ABC 03/12/15
IGNACIO CAMACHO
· Cualquier salida pasa por la retirada del desafío y cuanto más tarde, peor. La desobediencia ya no es una opción
EL Tribunal Constitucional le puede haber hecho un favor a Artur Mas si este conserva aún algo de discernimiento para aprovecharlo. Con su resolución exprés sobre la declaración de independencia, un dirigente que no hubiese perdido todas las luces intentaría volver a la casilla de salida, tal como le reclaman sus partidarios menos fundamentalistas. El órdago del Parlamento, forzado por los anarcosecesionistas de la CUP y jaleado por los talibanes del soberanismo en un calentón de arrogancia, ha terminado por separar a Convergència de la burguesía nacionalista, asustada de haber ido demasiado lejos y demasiado pronto. El dinero huye de los conflictos y la actitud firme del Estado ha resultado en ese sentido disuasoria. Los catalanistas que votaron y apoyaron a Junts pel Sí para consolidar una posición de fuerza desde la que arrancar más márgenes de autogobierno se han descolgado ante la amenaza cierta de medidas de excepción; querían tensión pero les espanta la ruptura. Hasta el empresariado más soberanista tiembla de pensar que el prusés lo puede dejar en manos de ERC y la amalgama revolucionaria de los sandalios.
La tozuda realidad está imponiendo su evidencia. Cataluña está política y económicamente bloqueada como consecuencia del delirio mitológico de la emancipación; su marca de solidez pierde prestigio y el empeño separatista ha topado con una tardía pero contundente resistencia. Cualquier salida, si la hay, pasa por la retirada del desafío de secesión, y cuanto más tarde será más problemática. Con este Gobierno o con el siguiente, el nacionalismo tendrá que deponer su rebelión antiespañola y volver a buscar un cauce de legalidad que en cualquier caso supone la renuncia a la ruptura. Cuanto más lejos vaya más le costará volver. Está perdiendo cohesión y Convergencia, por mucho que se rebautice con un disfraz nominal, ya no lidera a las clases medias ni es el partido-guía que estructuraba a la sociedad. Ha perdido incluso la relevancia dentro del bloque soberanista, incapaz de articular una mayoría de gobierno. Entre sus votantes cunde el escepticismo, una sensación de estancamiento, de fracaso.

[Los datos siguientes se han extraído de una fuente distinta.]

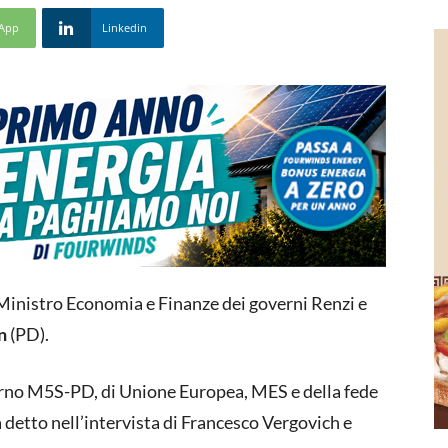
App
Linkedin
x Ministro Economia e Finanze dei governi Renzi e
n
(PD).
overno M5S-PD, di Unione Europea, MES e della fede
a detto nell’intervista di Francesco Vergovich e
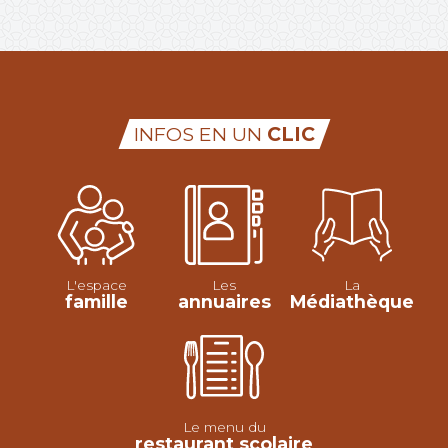
INFOS EN UN
CLIC
L'espace
Les
La
famille
annuaires
Médiathèque
Le menu du
restaurant scolaire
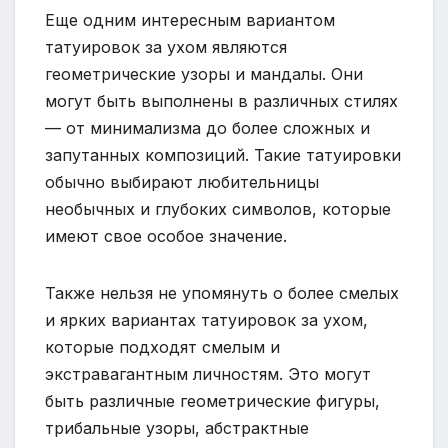
Еще одним интересным вариантом
татуировок за ухом являются
геометрические узоры и мандалы. Они
могут быть выполнены в различных стилях
— от минимализма до более сложных и
запутанных композиций. Такие татуировки
обычно выбирают любительницы
необычных и глубоких символов, которые
имеют свое особое значение.
Также нельзя не упомянуть о более смелых
и ярких вариантах татуировок за ухом,
которые подходят смелым и
экстравагантным личностям. Это могут
быть различные геометрические фигуры,
трибальные узоры, абстрактные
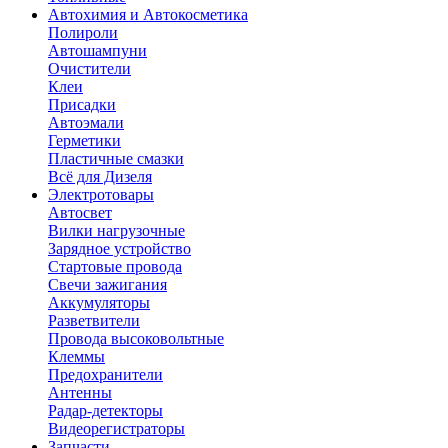
Автохимия и Автокосметика
Полироли
Автошампуни
Очистители
Клеи
Присадки
Автоэмали
Герметики
Пластичные смазки
Всё для Дизеля
Электротовары
Автосвет
Вилки нагрузочные
Зарядное устройство
Стартовые провода
Свечи зажигания
Аккумуляторы
Разветвители
Провода высоковольтные
Клеммы
Предохранители
Антенны
Радар-детекторы
Видеорегистраторы
Запчасти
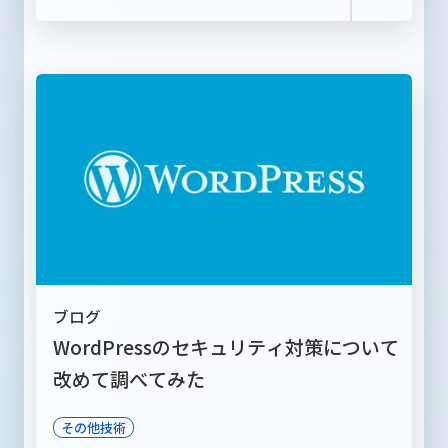
ブログ
WordPressのセキュリティ対策について
改めて調べてみた
その他技術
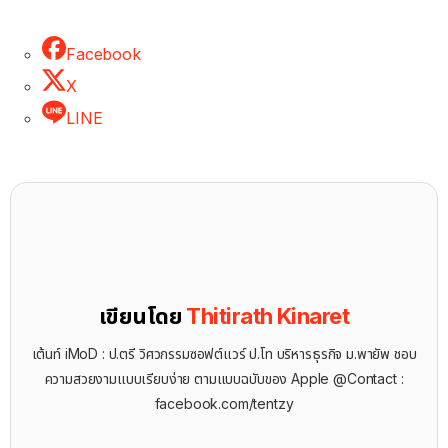
Facebook
X
LINE
เขียนโดย
Thitirath Kinaret
เต้นท์ iMoD : ป.ตรี วิศวกรรมซอฟต์แวร์ ป.โท บริหารธุรกิจ ม.พายัพ ชอบ
ความสวยงามแบบเรียบง่าย ตามแบบฉบับของ Apple @Contact :
facebook.com/tentzy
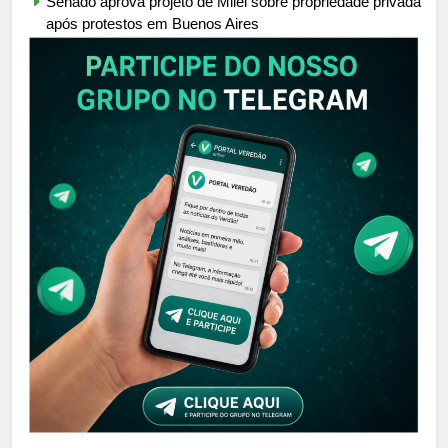
Senado aprova projeto de Milei sobre propriedade privada
após protestos em Buenos Aires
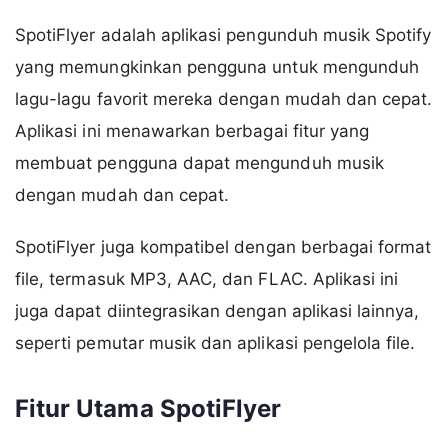
SpotiFlyer adalah aplikasi pengunduh musik Spotify
yang memungkinkan pengguna untuk mengunduh
lagu-lagu favorit mereka dengan mudah dan cepat.
Aplikasi ini menawarkan berbagai fitur yang
membuat pengguna dapat mengunduh musik
dengan mudah dan cepat.
SpotiFlyer juga kompatibel dengan berbagai format
file, termasuk MP3, AAC, dan FLAC. Aplikasi ini
juga dapat diintegrasikan dengan aplikasi lainnya,
seperti pemutar musik dan aplikasi pengelola file.
Fitur Utama SpotiFlyer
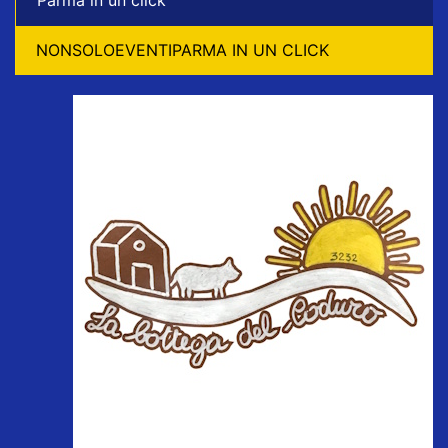
NONSOLOEVENTIPARMA IN UN CLICK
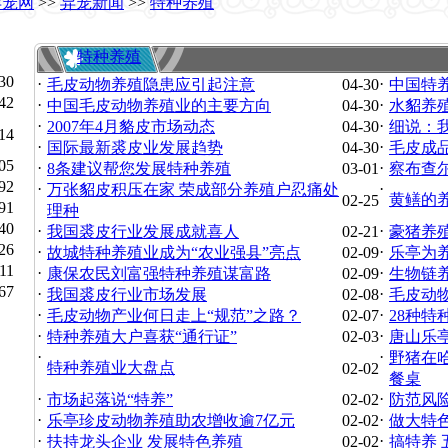
异宠网
>>
异宠新闻
>>
特种养殖
特种养殖
30
·
·
毛皮动物养殖隐患应引起注意
04-30
中国特
42
·
·
中国毛皮动物养殖业的主要方向
04-30
水貂养
·
·
2007年4月貉皮市场动态
04-30
细说：
14
·
·
国际最新裘皮业发展趋势
04-30
毛皮成
05
·
·
8条建议帮您发展特种养殖
03-01
察布查
92
·
·
万张貂皮积压在家 荣成部分养殖户忍痛处
黄鳝的
02-25
91
理种
40
·
·
我国裘皮行业发展成就喜人
02-21
豪猪养
26
·
·
故城特种养殖业成为“农业强县”亮点
02-09
乐亭为养
11
·
·
康保农民刘富强特种养殖谋富路
02-09
生物链
67
·
·
我国裘皮行业市场发展
02-08
毛皮动
·
·
毛皮动物产业何日走上“规范”之路？
02-07
28种特
·
·
特种养殖大户喜获“通行证”
02-03
唐山乐
·
·
野猪在
特种养殖业大盘点
02-02
餐桌
·
·
市场起落说“特养”
02-02
防范风
·
·
乐亭珍皮动物养殖助农增收逾7亿元
02-02
做大特色
·
·
扶持龙头企业 发展特色养殖
02-02
搞特养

La desobediencia, proclamada con presunción jactanciosa, ya no es una opción; el propio Parlament se ha humillado restándole importancia en el recurso que el TC ha desoído con desdén jurídico. Era de boquilla, dijeron, una especie de broma en papel timbrado. Lo que no parece una broma es la voluntad del Estado de no consentir pulsos de autoridad. Mas, abochornado también por el desprecio de las CUP, no tiene otro remedio que buscar una fórmula de reconducir su quimera. No le va a resultar fácil porque la política exigirá víctimas, paganos del desvarío. Y más difícil aún será borrar la frustración sociológica del chasco. Pero es lo malo de las fantasías ensimismadas: que en algún momento se tiene que producir el desengaño.